The Sataplia Nature Reserve is located in Tskaltubo district, about 260 km. from Tbilisi.
Established in 1935 to protect the Sataplia Cave and dinosaur footprints found in the area, this visitor attraction recently benefited from a very attractive refurbishment of its Sataplia Cave visitor center.
Sataplia Cave is named after Sataplia Mountain, which gained its name from the local tradition of collecting honey from the bees that inhabit the mountain’s southern slope. Sataplia means ‘place of honey’.
A Conservation Center and Museum have been constructed, together with glass walkways, viewing points, a cafeteria and other visitor amenities.On the way to the cave you will see dinosaurs!
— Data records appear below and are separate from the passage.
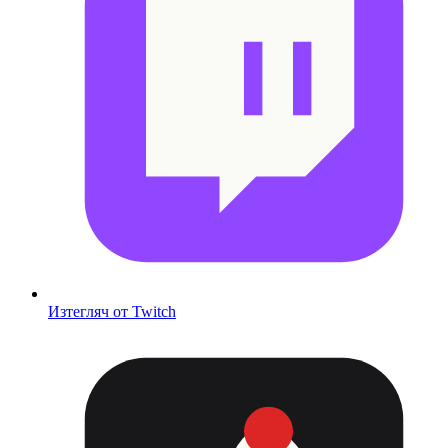
Изтегляч от Twitch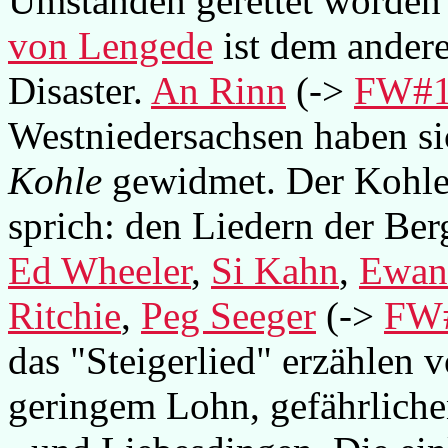
Umständen gerettet worden
von Lengede
ist dem andere
Disaster.
An Rinn
(->
FW#
Westniedersachsen haben si
Kohle
gewidmet. Der Kohle 
sprich: den Liedern der Ber
Ed Wheeler
,
Si Kahn
,
Ewan
Ritchie
,
Peg Seeger
(->
FW
das "Steigerlied" erzählen 
geringem Lohn, gefährliche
Sataplia Cave is 900 m long, 10 m high and 12 m wide and contains dramatically lit stalactites and stalagmites. The visitor path through the cave is 314 meters long and is equipped with handrails. Audio and colorful visual effects enhance the natural beauty of the stalactites and stalagmites.
Kumistavi - Prometheus Cave:
Discovered in Imereti region in 1984, Prometheus Cave is one of Georgia’s natural wonders providing visitors with breathtaking examples of stalactites, stalagmites, curtains, petrified waterfalls, cave pearls, underground rivers, and lakes.
Khvamli Mountain is visible from Prometheus Cave and is the place where legend says that Prometheus was chained. The 1060 meter walking route through the cave was upgraded in the summer of 2012 and visitors can also enjoy a 280 meter boat tour on an underground river.